Understanding the unique challenges faced by women in tech

Imposter syndrome presents a significant challenge for women in the technology industry. Many women in tech experience feelings of inadequacy and self-doubt, stemming from the perception that they don’t belong and are not as skilled as their male counterparts. This pervasive sense of being an imposter disproportionately affects women, particularly when returning to work after motherhood, as they feel the pressure to prove themselves among their male peers while balancing childcare responsibilities.

Addressing imposter syndrome is crucial for fostering a more inclusive and supportive work environment within the industry. Recognising the disproportionate impact of imposter syndrome on women, proactive measures can be taken during the recruitment process to alleviate these feelings of self-doubt. For instance, incorporating questions aimed at affirming confidence and competence can help reassure female applicants of their capabilities and worth. By providing personalised feedback and highlighting the relevance of their skills, recruiters can empower women to overcome imposter syndrome and assert their place in the tech arena.

Tackling misconceptions around qualifications

There is a widespread misconception that a degree in computer science is a prerequisite for a successful career in the field. Liberal arts degrees, for example, provide a well-rounded foundation for critical thinking, a skill highly valued in tech. Some hiring managers actively seek out liberal arts degree holders who have acquired technical knowledge later in life. Individuals with liberal arts backgrounds often excel as developers and tech leaders due to their ability to think critically, a trait valuable for mastering complex tasks. Additionally, they possess communication and soft skills essential for roles beyond technical functions, bridging the gap between technology and non-technical audiences.

Mentorship programs also play a pivotal role in reshaping the narrative of women in tech by providing support, breaking down stereotypes, and inspiring women to pursue diverse career opportunities. Through mentorship initiatives, women can gain practical insights and guidance from inspiring role models, empowering them to navigate the tech landscape with confidence and resilience. Overall, empowering women to pursue tech training and honing their leadership skills can bring about transformative ideas into the realm of tech.

Tailoring work models to suit their needs

Flexible work arrangements play a crucial role in addressing the brain drain issue and the shortage of senior-level women in tech. Studies consistently demonstrate that flexibility not only attracts more women to the workplace but also retains them – according to a study by Deloitte, women are more likely to quit jobs that do not offer flexible working hours.

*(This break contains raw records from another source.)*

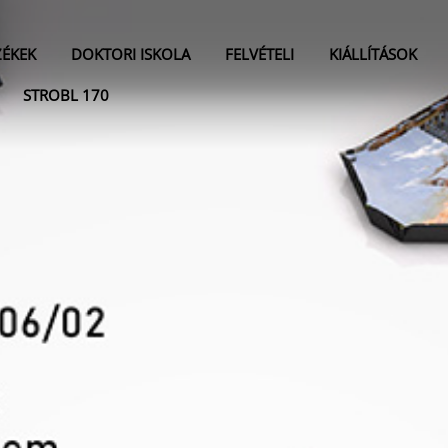
ZÉKEK
DOKTORI ISKOLA
FELVÉTELI
KIÁLLÍTÁSOK
STROBL 170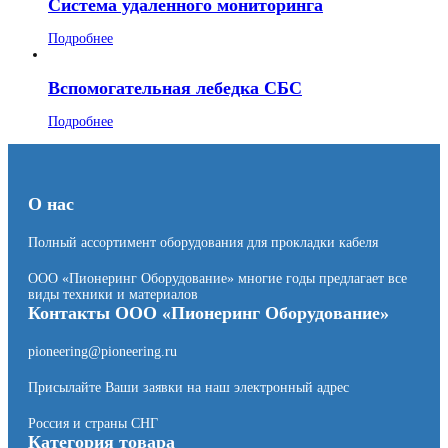
Система удаленного мониторинга
Подробнее
Вспомогательная лебедка СБС
Подробнее
О нас
Полный ассортимент оборудования для прокладки кабеля
ООО «Пионеринг Оборудование» многие годы предлагает все
виды техники и материалов
Контакты ООО «Пионеринг Оборудование»
pioneering@pioneering.ru
Присылайте Ваши заявки на наш электронный адрес
Россия и страны СНГ
Категория товара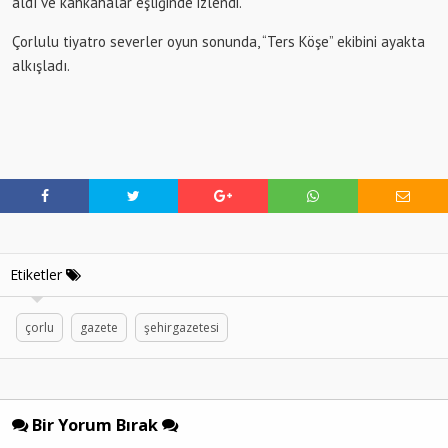
aldı ve kahkahalar eşliğinde izlendi.
Çorlulu tiyatro severler oyun sonunda, “Ters Köşe” ekibini ayakta
alkışladı.
Etiketler
çorlu
gazete
şehirgazetesi
Bir Yorum Bırak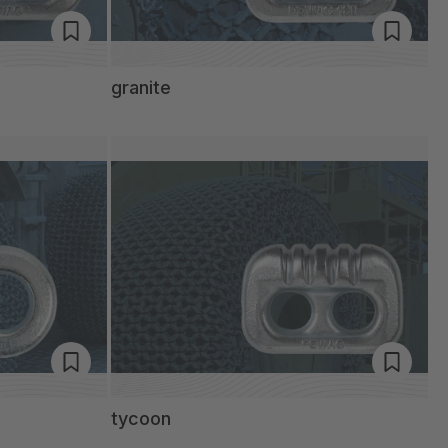
granite
tycoon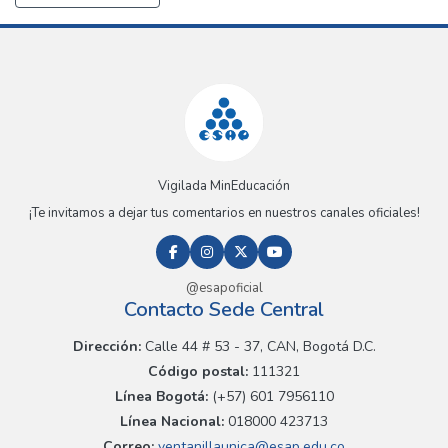
Vigilada MinEducación
¡Te invitamos a dejar tus comentarios en nuestros canales oficiales!
@esapoficial
Contacto Sede Central
Dirección:
Calle 44 # 53 - 37, CAN, Bogotá D.C.
Código postal:
111321
Línea Bogotá:
(+57) 601 7956110
Línea Nacional:
018000 423713
Correo:
ventanillaunica@esap.edu.co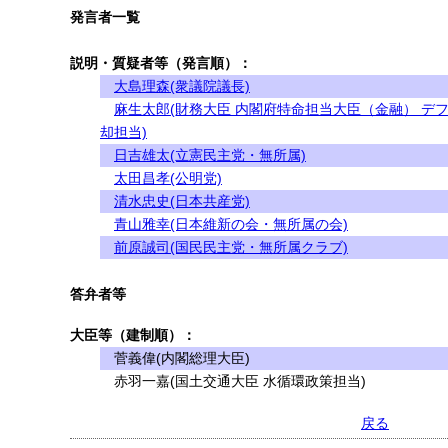
発言者一覧
説明・質疑者等（発言順）：
大島理森(衆議院議長)
麻生太郎(財務大臣 内閣府特命担当大臣（金融） デ
却担当)
日吉雄太(立憲民主党・無所属)
太田昌孝(公明党)
清水忠史(日本共産党)
青山雅幸(日本維新の会・無所属の会)
前原誠司(国民民主党・無所属クラブ)
答弁者等
大臣等（建制順）：
菅義偉(内閣総理大臣)
赤羽一嘉(国土交通大臣 水循環政策担当)
戻る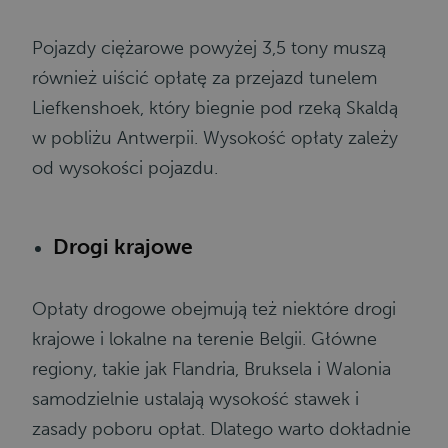
Pojazdy ciężarowe powyżej 3,5 tony muszą
również uiścić opłatę za przejazd tunelem
Liefkenshoek, który biegnie pod rzeką Skaldą
w pobliżu Antwerpii. Wysokość opłaty zależy
od wysokości pojazdu.
Drogi krajowe
Opłaty drogowe obejmują też niektóre drogi
krajowe i lokalne na terenie Belgii. Główne
regiony, takie jak Flandria, Bruksela i Walonia
samodzielnie ustalają wysokość stawek i
zasady poboru opłat. Dlatego warto dokładnie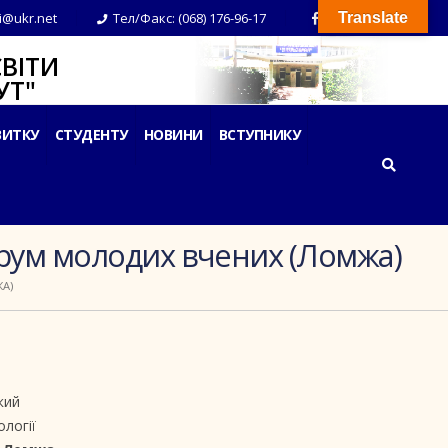
i@ukr.net
Тел/Факс: (068) 176-96-17
Translate
ВІТИ
Т"
ВИТКУ
СТУДЕНТУ
НОВИНИ
ВСТУПНИКУ
рум молодих вчених (Ломжа)
А)
кий
ології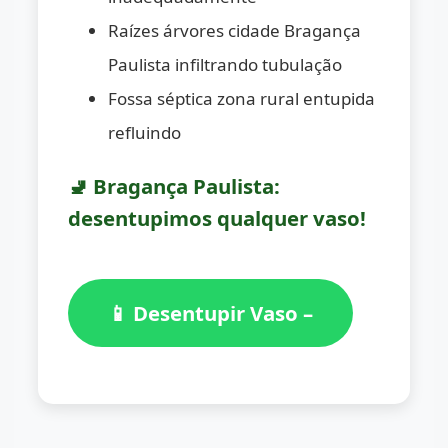
Raízes árvores cidade Bragança
Paulista infiltrando tubulação
Fossa séptica zona rural entupida
refluindo
🚽 Bragança Paulista:
desentupimos qualquer vaso!
📱 Desentupir Vaso –
(11) 98776-7059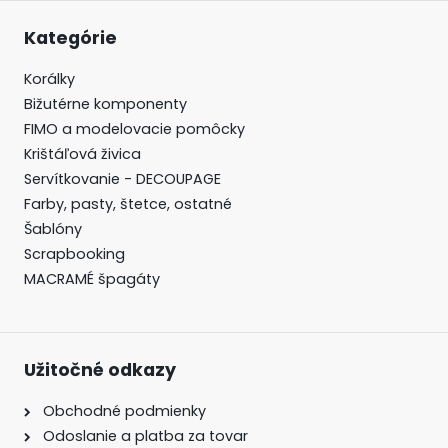
Kategórie
Korálky
Bižutérne komponenty
FIMO a modelovacie pomôcky
Krištáľová živica
Servítkovanie - DECOUPAGE
Farby, pasty, štetce, ostatné
Šablóny
Scrapbooking
MACRAMÉ špagáty
Užitočné odkazy
Obchodné podmienky
Odoslanie a platba za tovar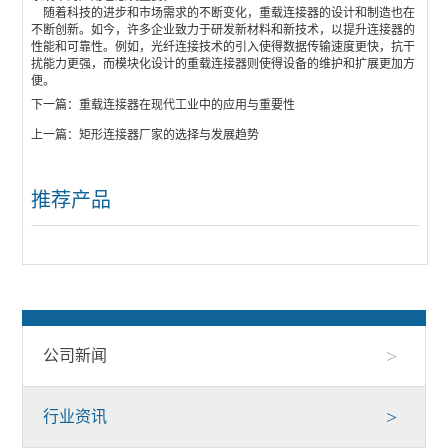
随着科技的进步和市场需求的不断变化，重载连接器的设计和制造也在
不断创新。如今，许多企业致力于研发新材料和新技术，以提升连接器的
性能和可靠性。例如，光纤连接技术的引入使得数据传输速度更快，抗干
扰能力更强，而模块化设计的重载连接器则使得设备的维护和扩展更加方
便。
下一篇：
重载连接器在现代工业中的应用与重要性
上一篇：
矩形连接器厂家的选择与发展趋势
推荐产品
>
公司新闻
>
行业资讯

The ability to balance professional commitments with personal obligations is essential for many women, and flexible work arrangements provide the autonomy needed to achieve this balance. Embracing flexible work structures is an essential step for tech companies seeking to narrow the gender gap and foster a more inclusive industry landscape.

Beyond mere statistics or quotas, the support for women in tech entails a deeper commitment to make lasting changes. Through initiatives such as advocating for equal opportunities, implementing mentorship programs, and fostering supportive policies, we can make substantial strides in reshaping the industry’s structure. Ultimately, fostering equal opportunities for women in the industry is not only essential for individual well-being but also for driving innovation and progress towards achieving the UK’s vision of becoming a ‘tech superpower’.